Our analysis revealed that although there are a few variations in codon usage bias among different HBoV isolates, codon usage bias in HBoV is low. But clearly, a more comprehensive analysis is needed to reveal the true extent of codon usage bias variation within and among HBoV isolates and what other factors are responsible, including the influence of factors such as cell tropism, principal host species, method of transmission, and viral genetic structure. Such information would then allow us to judge more precisely the relative importance of mutation pressure versus natural selection in determining base composition and codon usage in these pathogens (Jenkins et al., 2001).
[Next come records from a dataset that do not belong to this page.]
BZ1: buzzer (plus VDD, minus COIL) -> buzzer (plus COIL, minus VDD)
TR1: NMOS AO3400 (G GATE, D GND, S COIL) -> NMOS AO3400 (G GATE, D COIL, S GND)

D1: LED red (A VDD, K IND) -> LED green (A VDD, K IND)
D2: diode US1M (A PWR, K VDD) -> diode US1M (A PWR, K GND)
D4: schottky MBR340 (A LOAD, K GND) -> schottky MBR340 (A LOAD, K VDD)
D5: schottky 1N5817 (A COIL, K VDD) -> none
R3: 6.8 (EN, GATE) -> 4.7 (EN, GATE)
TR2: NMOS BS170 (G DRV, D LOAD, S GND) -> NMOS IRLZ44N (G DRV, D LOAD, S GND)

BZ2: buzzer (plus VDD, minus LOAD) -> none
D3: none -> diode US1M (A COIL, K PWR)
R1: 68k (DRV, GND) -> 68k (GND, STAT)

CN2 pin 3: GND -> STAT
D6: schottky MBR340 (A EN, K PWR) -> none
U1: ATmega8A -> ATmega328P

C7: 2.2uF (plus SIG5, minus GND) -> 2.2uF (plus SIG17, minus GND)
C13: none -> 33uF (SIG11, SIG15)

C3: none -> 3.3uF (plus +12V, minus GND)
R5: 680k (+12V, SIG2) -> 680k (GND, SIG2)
Codon usage patterns and the phylogenetic results we proposed here are useful to understand the processes governing the evolution of HBoV, especially the roles played by mutation pressure and natural selection. Further, such information not only can offer an insight into the codon usage patterns and gene classification of HBoV, but also may help in increasing the efficiency of gene delivery/expression systems.